» **Dataset items**
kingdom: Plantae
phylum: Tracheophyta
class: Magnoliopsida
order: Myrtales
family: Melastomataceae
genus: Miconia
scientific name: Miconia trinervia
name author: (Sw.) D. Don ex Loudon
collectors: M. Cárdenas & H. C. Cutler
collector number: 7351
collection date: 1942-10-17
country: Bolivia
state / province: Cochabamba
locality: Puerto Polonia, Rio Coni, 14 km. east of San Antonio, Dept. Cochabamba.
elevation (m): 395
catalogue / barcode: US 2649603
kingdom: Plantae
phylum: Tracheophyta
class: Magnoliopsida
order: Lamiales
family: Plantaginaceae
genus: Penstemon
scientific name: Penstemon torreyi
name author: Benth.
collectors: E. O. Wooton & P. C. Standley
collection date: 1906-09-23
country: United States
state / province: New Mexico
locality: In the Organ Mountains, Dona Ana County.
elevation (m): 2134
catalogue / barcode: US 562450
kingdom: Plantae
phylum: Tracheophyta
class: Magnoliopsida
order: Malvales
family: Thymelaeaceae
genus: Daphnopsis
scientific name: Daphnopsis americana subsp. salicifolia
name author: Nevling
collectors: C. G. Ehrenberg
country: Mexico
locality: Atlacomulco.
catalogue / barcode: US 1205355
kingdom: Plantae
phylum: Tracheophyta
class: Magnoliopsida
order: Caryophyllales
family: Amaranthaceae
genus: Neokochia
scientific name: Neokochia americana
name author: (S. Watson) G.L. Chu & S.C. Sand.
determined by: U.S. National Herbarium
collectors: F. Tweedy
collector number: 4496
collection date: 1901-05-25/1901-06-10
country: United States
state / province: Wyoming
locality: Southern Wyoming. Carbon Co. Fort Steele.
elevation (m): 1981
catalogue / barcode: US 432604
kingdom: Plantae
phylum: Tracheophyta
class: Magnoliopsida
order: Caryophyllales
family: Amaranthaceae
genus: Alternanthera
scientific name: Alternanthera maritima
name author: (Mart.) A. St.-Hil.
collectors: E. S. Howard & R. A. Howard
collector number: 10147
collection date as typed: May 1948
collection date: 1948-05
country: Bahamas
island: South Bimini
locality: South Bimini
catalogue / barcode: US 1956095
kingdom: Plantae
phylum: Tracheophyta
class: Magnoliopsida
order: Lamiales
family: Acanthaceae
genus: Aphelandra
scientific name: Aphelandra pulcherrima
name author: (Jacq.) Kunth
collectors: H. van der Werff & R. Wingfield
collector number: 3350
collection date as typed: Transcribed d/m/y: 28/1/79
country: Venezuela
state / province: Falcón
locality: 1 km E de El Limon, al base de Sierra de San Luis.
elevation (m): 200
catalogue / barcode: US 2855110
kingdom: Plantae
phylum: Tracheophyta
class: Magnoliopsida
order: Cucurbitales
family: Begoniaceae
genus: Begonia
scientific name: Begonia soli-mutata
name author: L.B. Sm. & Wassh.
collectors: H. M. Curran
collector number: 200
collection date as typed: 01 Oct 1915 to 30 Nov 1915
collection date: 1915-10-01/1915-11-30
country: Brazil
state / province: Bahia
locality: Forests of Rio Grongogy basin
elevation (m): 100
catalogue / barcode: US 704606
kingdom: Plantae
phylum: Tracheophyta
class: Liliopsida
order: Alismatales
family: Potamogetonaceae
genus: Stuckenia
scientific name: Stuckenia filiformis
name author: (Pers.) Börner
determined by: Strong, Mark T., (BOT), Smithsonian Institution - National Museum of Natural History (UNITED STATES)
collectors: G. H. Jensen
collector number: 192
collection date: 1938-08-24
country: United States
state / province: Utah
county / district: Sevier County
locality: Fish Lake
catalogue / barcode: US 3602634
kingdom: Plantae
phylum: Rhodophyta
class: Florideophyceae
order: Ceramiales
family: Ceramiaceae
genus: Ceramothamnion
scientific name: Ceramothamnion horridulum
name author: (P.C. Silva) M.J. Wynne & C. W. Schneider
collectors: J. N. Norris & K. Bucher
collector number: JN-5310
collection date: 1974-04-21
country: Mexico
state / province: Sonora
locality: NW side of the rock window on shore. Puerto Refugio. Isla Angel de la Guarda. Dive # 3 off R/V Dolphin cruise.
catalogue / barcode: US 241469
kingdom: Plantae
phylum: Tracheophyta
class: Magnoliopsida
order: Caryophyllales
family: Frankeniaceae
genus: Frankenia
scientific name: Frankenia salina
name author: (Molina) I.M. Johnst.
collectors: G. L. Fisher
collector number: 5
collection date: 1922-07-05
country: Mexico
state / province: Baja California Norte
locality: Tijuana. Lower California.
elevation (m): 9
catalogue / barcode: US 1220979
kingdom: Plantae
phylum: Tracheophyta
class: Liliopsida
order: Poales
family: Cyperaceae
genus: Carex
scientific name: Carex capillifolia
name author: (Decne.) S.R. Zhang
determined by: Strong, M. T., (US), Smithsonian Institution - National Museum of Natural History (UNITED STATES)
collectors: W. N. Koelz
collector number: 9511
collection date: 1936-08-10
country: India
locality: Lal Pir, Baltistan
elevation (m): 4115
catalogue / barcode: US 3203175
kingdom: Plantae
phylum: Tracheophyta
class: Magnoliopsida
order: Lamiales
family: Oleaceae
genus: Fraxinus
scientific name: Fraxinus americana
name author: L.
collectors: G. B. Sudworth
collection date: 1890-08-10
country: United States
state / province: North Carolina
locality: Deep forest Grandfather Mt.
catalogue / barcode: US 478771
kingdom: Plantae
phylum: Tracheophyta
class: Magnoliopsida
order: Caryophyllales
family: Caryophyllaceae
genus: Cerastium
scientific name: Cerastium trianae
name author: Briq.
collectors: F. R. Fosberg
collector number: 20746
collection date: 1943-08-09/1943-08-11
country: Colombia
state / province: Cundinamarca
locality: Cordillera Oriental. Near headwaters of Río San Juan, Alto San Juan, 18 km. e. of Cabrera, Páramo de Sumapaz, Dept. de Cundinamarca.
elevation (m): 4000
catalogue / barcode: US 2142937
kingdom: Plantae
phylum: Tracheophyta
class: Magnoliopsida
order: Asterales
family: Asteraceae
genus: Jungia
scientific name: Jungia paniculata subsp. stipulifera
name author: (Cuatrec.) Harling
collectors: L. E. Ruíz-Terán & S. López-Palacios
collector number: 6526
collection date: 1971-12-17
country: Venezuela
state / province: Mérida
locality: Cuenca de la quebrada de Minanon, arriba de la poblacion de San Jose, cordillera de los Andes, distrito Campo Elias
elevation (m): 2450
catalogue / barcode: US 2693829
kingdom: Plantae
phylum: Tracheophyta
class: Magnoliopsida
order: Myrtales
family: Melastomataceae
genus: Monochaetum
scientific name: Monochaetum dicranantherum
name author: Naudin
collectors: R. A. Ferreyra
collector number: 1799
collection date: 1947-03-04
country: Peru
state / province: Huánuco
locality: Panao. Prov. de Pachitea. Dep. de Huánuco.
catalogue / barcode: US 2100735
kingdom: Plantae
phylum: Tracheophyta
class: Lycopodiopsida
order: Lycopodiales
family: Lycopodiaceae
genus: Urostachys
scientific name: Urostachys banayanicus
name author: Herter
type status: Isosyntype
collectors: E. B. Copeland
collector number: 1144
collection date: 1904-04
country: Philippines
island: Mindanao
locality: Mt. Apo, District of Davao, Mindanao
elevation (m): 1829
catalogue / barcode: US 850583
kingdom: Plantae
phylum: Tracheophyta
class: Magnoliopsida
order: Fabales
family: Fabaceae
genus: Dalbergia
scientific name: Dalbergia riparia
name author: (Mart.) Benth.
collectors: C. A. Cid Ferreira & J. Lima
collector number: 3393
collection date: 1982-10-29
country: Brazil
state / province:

» **Your task**
Rename the field "collector number" to "field number" throughout all the records, changing nothing else.

» **Solution for this exercise**
kingdom: Plantae
phylum: Tracheophyta
class: Magnoliopsida
order: Myrtales
family: Melastomataceae
genus: Miconia
scientific name: Miconia trinervia
name author: (Sw.) D. Don ex Loudon
collectors: M. Cárdenas & H. C. Cutler
field number: 7351
collection date: 1942-10-17
country: Bolivia
state / province: Cochabamba
locality: Puerto Polonia, Rio Coni, 14 km. east of San Antonio, Dept. Cochabamba.
elevation (m): 395
catalogue / barcode: US 2649603
kingdom: Plantae
phylum: Tracheophyta
class: Magnoliopsida
order: Lamiales
family: Plantaginaceae
genus: Penstemon
scientific name: Penstemon torreyi
name author: Benth.
collectors: E. O. Wooton & P. C. Standley
collection date: 1906-09-23
country: United States
state / province: New Mexico
locality: In the Organ Mountains, Dona Ana County.
elevation (m): 2134
catalogue / barcode: US 562450
kingdom: Plantae
phylum: Tracheophyta
class: Magnoliopsida
order: Malvales
family: Thymelaeaceae
genus: Daphnopsis
scientific name: Daphnopsis americana subsp. salicifolia
name author: Nevling
collectors: C. G. Ehrenberg
country: Mexico
locality: Atlacomulco.
catalogue / barcode: US 1205355
kingdom: Plantae
phylum: Tracheophyta
class: Magnoliopsida
order: Caryophyllales
family: Amaranthaceae
genus: Neokochia
scientific name: Neokochia americana
name author: (S. Watson) G.L. Chu & S.C. Sand.
determined by: U.S. National Herbarium
collectors: F. Tweedy
field number: 4496
collection date: 1901-05-25/1901-06-10
country: United States
state / province: Wyoming
locality: Southern Wyoming. Carbon Co. Fort Steele.
elevation (m): 1981
catalogue / barcode: US 432604
kingdom: Plantae
phylum: Tracheophyta
class: Magnoliopsida
order: Caryophyllales
family: Amaranthaceae
genus: Alternanthera
scientific name: Alternanthera maritima
name author: (Mart.) A. St.-Hil.
collectors: E. S. Howard & R. A. Howard
field number: 10147
collection date as typed: May 1948
collection date: 1948-05
country: Bahamas
island: South Bimini
locality: South Bimini
catalogue / barcode: US 1956095
kingdom: Plantae
phylum: Tracheophyta
class: Magnoliopsida
order: Lamiales
family: Acanthaceae
genus: Aphelandra
scientific name: Aphelandra pulcherrima
name author: (Jacq.) Kunth
collectors: H. van der Werff & R. Wingfield
field number: 3350
collection date as typed: Transcribed d/m/y: 28/1/79
country: Venezuela
state / province: Falcón
locality: 1 km E de El Limon, al base de Sierra de San Luis.
elevation (m): 200
catalogue / barcode: US 2855110
kingdom: Plantae
phylum: Tracheophyta
class: Magnoliopsida
order: Cucurbitales
family: Begoniaceae
genus: Begonia
scientific name: Begonia soli-mutata
name author: L.B. Sm. & Wassh.
collectors: H. M. Curran
field number: 200
collection date as typed: 01 Oct 1915 to 30 Nov 1915
collection date: 1915-10-01/1915-11-30
country: Brazil
state / province: Bahia
locality: Forests of Rio Grongogy basin
elevation (m): 100
catalogue / barcode: US 704606
kingdom: Plantae
phylum: Tracheophyta
class: Liliopsida
order: Alismatales
family: Potamogetonaceae
genus: Stuckenia
scientific name: Stuckenia filiformis
name author: (Pers.) Börner
determined by: Strong, Mark T., (BOT), Smithsonian Institution - National Museum of Natural History (UNITED STATES)
collectors: G. H. Jensen
field number: 192
collection date: 1938-08-24
country: United States
state / province: Utah
county / district: Sevier County
locality: Fish Lake
catalogue / barcode: US 3602634
kingdom: Plantae
phylum: Rhodophyta
class: Florideophyceae
order: Ceramiales
family: Ceramiaceae
genus: Ceramothamnion
scientific name: Ceramothamnion horridulum
name author: (P.C. Silva) M.J. Wynne & C. W. Schneider
collectors: J. N. Norris & K. Bucher
field number: JN-5310
collection date: 1974-04-21
country: Mexico
state / province: Sonora
locality: NW side of the rock window on shore. Puerto Refugio. Isla Angel de la Guarda. Dive # 3 off R/V Dolphin cruise.
catalogue / barcode: US 241469
kingdom: Plantae
phylum: Tracheophyta
class: Magnoliopsida
order: Caryophyllales
family: Frankeniaceae
genus: Frankenia
scientific name: Frankenia salina
name author: (Molina) I.M. Johnst.
collectors: G. L. Fisher
field number: 5
collection date: 1922-07-05
country: Mexico
state / province: Baja California Norte
locality: Tijuana. Lower California.
elevation (m): 9
catalogue / barcode: US 1220979
kingdom: Plantae
phylum: Tracheophyta
class: Liliopsida
order: Poales
family: Cyperaceae
genus: Carex
scientific name: Carex capillifolia
name author: (Decne.) S.R. Zhang
determined by: Strong, M. T., (US), Smithsonian Institution - National Museum of Natural History (UNITED STATES)
collectors: W. N. Koelz
field number: 9511
collection date: 1936-08-10
country: India
locality: Lal Pir, Baltistan
elevation (m): 4115
catalogue / barcode: US 3203175
kingdom: Plantae
phylum: Tracheophyta
class: Magnoliopsida
order: Lamiales
family: Oleaceae
genus: Fraxinus
scientific name: Fraxinus americana
name author: L.
collectors: G. B. Sudworth
collection date: 1890-08-10
country: United States
state / province: North Carolina
locality: Deep forest Grandfather Mt.
catalogue / barcode: US 478771
kingdom: Plantae
phylum: Tracheophyta
class: Magnoliopsida
order: Caryophyllales
family: Caryophyllaceae
genus: Cerastium
scientific name: Cerastium trianae
name author: Briq.
collectors: F. R. Fosberg
field number: 20746
collection date: 1943-08-09/1943-08-11
country: Colombia
state / province: Cundinamarca
locality: Cordillera Oriental. Near headwaters of Río San Juan, Alto San Juan, 18 km. e. of Cabrera, Páramo de Sumapaz, Dept. de Cundinamarca.
elevation (m): 4000
catalogue / barcode: US 2142937
kingdom: Plantae
phylum: Tracheophyta
class: Magnoliopsida
order: Asterales
family: Asteraceae
genus: Jungia
scientific name: Jungia paniculata subsp. stipulifera
name author: (Cuatrec.) Harling
collectors: L. E. Ruíz-Terán & S. López-Palacios
field number: 6526
collection date: 1971-12-17
country: Venezuela
state / province: Mérida
locality: Cuenca de la quebrada de Minanon, arriba de la poblacion de San Jose, cordillera de los Andes, distrito Campo Elias
elevation (m): 2450
catalogue / barcode: US 2693829
kingdom: Plantae
phylum: Tracheophyta
class: Magnoliopsida
order: Myrtales
family: Melastomataceae
genus: Monochaetum
scientific name: Monochaetum dicranantherum
name author: Naudin
collectors: R. A. Ferreyra
field number: 1799
collection date: 1947-03-04
country: Peru
state / province: Huánuco
locality: Panao. Prov. de Pachitea. Dep. de Huánuco.
catalogue / barcode: US 2100735
kingdom: Plantae
phylum: Tracheophyta
class: Lycopodiopsida
order: Lycopodiales
family: Lycopodiaceae
genus: Urostachys
scientific name: Urostachys banayanicus
name author: Herter
type status: Isosyntype
collectors: E. B. Copeland
field number: 1144
collection date: 1904-04
country: Philippines
island: Mindanao
locality: Mt. Apo, District of Davao, Mindanao
elevation (m): 1829
catalogue / barcode: US 850583
kingdom: Plantae
phylum: Tracheophyta
class: Magnoliopsida
order: Fabales
family: Fabaceae
genus: Dalbergia
scientific name: Dalbergia riparia
name author: (Mart.) Benth.
collectors: C. A. Cid Ferreira & J. Lima
field number: 3393
collection date: 1982-10-29
country: Brazil
state / province:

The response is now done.